I take Ashlyn’s shotgun out and hand it to Harry, and take mine from my pack and strap my ammo belt around my waist. With the duffel bags discarded, we head up the cement stairs to the metal loading dock door. The docks are sealed. This is the only other way in.
I pull my keys from my pocket and try several before I find the one that works. It has been years since I’ve come in this way. I’m surprised I still have the key at all.
The inside hall is empty, so we make our way in slowly, turning on our headlamps before the door seals shut behind us. When the hall splits, we go left toward the open bays. At the end I place my ear against the door. There is no sound coming from the other side, so I creep the door open and sweep the room. All three cavernous bays appear empty. I guess the worker bees in the bowels of the company weren’t as committed to their career path. We work our way through to the freight elevator in the back.
"It looks like it’s in working condition," says Harry, shining his light into it. "No sign of damage."
I pull my radio from my ammo pack and switch it on. "Lau?" I say, squeezing the talk button. "You up there?"
A vacuum of silence fills the room as I wait for a response. When none comes, I make another attempt.
"Lau. Are you there?"
"Ben!" Tshhhhhhhhh. "You made it back."
I press my button. "Yeah. Listen."
"Did you find your wife?"
"Yeah. She’s here with us, and she’s safe."
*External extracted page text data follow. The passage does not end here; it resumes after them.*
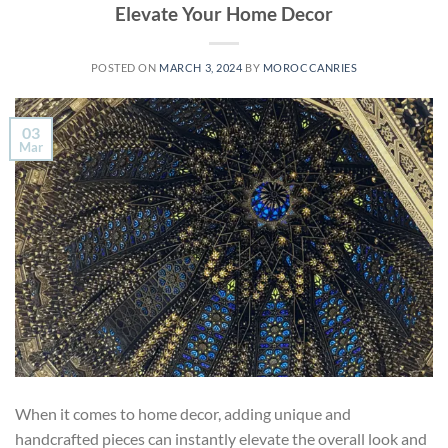
Elevate Your Home Decor
POSTED ON
MARCH 3, 2024
BY
MOROCCANRIES
03
Mar
When it comes to home decor, adding unique and
handcrafted pieces can instantly elevate the overall look and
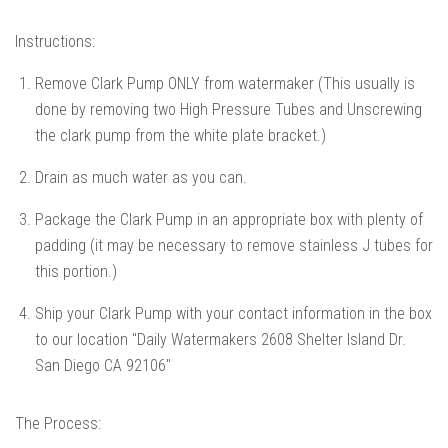
Instructions:
Remove Clark Pump ONLY from watermaker (This usually is
done by removing two High Pressure Tubes and Unscrewing
the clark pump from the white plate bracket.)
Drain as much water as you can.
Package the Clark Pump in an appropriate box with plenty of
padding (it may be necessary to remove stainless J tubes for
this portion.)
Ship your Clark Pump with your contact information in the box
to our location "Daily Watermakers 2608 Shelter Island Dr.
San Diego CA 92106"
The Process:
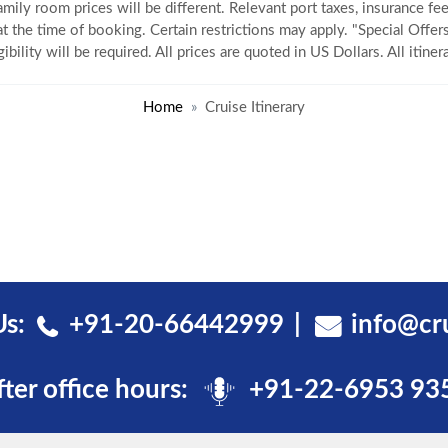
amily room prices will be different. Relevant port taxes, insurance fee
 at the time of booking. Certain restrictions may apply. "Special Offers
gibility will be required. All prices are quoted in US Dollars. All itin
Home
Cruise Itinerary
Us:
+91-20-66442999
info@cr
fter office hours:
+91-22-6953 93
"Why are you calling me on the radio?" Tsshhhhhhhhh
"I need you to divert power to the loading dock freight elevator. We’re going to bring supplies up."
"Sure. It will take about fifteen minutes to get the computer online and figure out which service to enable." Shhhhh.
A clanging noise causes us to spin around. I wiggle my head to move the light back and forth, but I can’t see where the noise came from.
"Ben?"
I snap the radio up to my lips. "Yeah."
"Is that okay?"
"Is what okay?"
"It will take fifteen minutes. You just went dead. I didn’t know if it was okay." Tsshhhhhhhh.
"Yes, Lau. It’s okay. We have a situation down here. We’ll call you back." I tuck the radio in my shirt pocket.
"A situation? What kind of situation? Is it loopers?"
Seriously? Does he have no clue at all?
I bring my shotgun up and inch toward the sounds.
The unwanted sound of the radio screams out again. Shhhhh. "Is it loopers, Ben?"